If soul singer Bettye Lavette has proven anything during her stunning mid-life comeback that picked up steam with 2005’s move to Anti-, it’s that you don’t need to write a song to get plenty out of it. That’s not news, but in Lavette’s case, she and her producers have done a remarkable job choosing material she can inhabit and find new meanings in by way of radical rearrangements and her edgy, taut, often defiant vocals.

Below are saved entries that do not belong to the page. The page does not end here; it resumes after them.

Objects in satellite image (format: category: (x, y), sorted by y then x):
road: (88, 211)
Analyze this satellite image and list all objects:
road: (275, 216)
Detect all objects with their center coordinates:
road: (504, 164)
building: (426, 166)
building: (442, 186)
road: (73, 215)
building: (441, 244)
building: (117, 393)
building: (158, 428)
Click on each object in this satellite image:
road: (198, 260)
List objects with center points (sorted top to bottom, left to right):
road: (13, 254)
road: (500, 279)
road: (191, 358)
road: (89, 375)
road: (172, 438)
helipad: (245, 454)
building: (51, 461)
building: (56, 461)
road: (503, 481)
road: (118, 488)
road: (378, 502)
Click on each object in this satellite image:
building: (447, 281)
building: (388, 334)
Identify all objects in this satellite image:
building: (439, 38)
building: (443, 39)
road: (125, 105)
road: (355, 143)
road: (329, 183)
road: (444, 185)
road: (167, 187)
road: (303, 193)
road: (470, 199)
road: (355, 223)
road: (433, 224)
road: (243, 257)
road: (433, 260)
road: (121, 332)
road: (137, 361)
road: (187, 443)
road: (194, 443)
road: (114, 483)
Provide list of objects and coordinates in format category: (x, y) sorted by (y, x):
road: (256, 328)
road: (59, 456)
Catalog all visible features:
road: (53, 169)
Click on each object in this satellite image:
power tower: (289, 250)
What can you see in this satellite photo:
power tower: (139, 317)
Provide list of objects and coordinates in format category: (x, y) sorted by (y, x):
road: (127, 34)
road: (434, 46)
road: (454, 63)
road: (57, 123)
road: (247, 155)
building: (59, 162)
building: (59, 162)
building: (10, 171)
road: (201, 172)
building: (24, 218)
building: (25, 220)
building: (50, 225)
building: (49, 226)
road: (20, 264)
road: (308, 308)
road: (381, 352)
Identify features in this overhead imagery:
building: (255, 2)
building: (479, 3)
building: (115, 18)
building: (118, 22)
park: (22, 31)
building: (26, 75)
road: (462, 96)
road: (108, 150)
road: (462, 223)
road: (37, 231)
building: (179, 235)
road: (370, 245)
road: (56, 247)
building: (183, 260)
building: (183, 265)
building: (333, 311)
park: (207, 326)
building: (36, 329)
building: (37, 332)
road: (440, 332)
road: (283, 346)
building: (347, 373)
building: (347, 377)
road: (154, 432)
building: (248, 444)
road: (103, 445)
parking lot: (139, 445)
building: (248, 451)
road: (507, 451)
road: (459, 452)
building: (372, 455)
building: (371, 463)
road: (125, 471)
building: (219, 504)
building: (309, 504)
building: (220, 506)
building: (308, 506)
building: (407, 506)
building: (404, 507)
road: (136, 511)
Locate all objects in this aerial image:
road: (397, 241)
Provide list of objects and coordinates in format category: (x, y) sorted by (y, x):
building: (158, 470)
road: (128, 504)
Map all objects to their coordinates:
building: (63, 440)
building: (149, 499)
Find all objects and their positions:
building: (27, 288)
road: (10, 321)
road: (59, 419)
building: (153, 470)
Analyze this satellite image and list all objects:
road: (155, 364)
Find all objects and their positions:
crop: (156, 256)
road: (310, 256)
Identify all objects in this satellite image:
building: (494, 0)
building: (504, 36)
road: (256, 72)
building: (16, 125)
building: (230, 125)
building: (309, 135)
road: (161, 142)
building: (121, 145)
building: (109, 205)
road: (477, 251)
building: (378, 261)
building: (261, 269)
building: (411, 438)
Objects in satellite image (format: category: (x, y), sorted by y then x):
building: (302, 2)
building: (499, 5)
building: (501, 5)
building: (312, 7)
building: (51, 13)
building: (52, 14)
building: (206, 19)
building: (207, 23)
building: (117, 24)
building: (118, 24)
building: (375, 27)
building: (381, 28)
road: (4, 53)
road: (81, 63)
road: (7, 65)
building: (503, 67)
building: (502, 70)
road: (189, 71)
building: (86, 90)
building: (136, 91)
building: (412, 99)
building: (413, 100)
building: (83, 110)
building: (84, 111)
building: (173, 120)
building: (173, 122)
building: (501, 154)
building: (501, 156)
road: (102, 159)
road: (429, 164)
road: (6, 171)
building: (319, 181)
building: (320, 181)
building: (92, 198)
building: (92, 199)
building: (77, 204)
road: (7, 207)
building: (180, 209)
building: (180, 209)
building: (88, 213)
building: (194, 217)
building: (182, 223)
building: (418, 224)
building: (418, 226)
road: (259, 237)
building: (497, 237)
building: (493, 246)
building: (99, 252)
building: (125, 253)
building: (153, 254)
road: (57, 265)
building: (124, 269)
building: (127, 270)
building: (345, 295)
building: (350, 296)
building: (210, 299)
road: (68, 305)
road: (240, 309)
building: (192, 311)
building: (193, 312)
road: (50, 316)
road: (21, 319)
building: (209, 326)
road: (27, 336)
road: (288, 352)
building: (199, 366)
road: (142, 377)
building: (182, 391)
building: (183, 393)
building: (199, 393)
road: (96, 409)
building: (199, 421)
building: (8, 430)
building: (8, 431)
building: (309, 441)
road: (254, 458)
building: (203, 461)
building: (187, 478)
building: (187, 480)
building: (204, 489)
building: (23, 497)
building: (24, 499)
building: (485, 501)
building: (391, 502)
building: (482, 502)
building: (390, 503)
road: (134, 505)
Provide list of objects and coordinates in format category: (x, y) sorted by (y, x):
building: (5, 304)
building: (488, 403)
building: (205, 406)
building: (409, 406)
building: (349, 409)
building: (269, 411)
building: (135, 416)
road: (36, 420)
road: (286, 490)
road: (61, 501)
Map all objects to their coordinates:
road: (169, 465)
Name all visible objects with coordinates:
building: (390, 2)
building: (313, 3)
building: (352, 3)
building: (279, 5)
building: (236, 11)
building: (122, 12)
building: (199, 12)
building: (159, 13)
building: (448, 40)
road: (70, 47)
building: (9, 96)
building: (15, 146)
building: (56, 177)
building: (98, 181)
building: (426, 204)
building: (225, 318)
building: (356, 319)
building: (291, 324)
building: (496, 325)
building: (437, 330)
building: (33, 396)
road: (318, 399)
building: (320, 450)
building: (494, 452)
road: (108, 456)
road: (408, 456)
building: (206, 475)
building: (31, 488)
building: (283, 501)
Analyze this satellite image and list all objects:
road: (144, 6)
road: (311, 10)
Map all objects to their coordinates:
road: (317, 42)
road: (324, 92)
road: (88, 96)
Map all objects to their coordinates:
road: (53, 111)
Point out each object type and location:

Her latest follows 2010’s successful excursion into the British rock songbook bringing her back home to a diverse and predominantly American set of somewhat obscure gems penned by Dylan, the Black Keys, Tom Waits, Sly and the Family Stone (the title track) and others. The album’s release coincides with her autobiography which chronicles the singer’s turbulent life story, a troubled tale you can hear in every word she sings. Producer Craig Street keeps the sound sparse and swampy, creating an open template for Lavette to howl, growl, purr and grind her gritty, often angst ridden vocals against. Her version of Gnarls Barkley’s “Crazy” refashions it into a slow, simmering boil that’s fresh and radical. Ditto for nearly every track here, showing that her covers are more like rewrites. That’s the ultimate compliment for a vocalist and this is another compelling example of Lavette’s finely tuned interpretative talents taking songs to places you might not have imagined.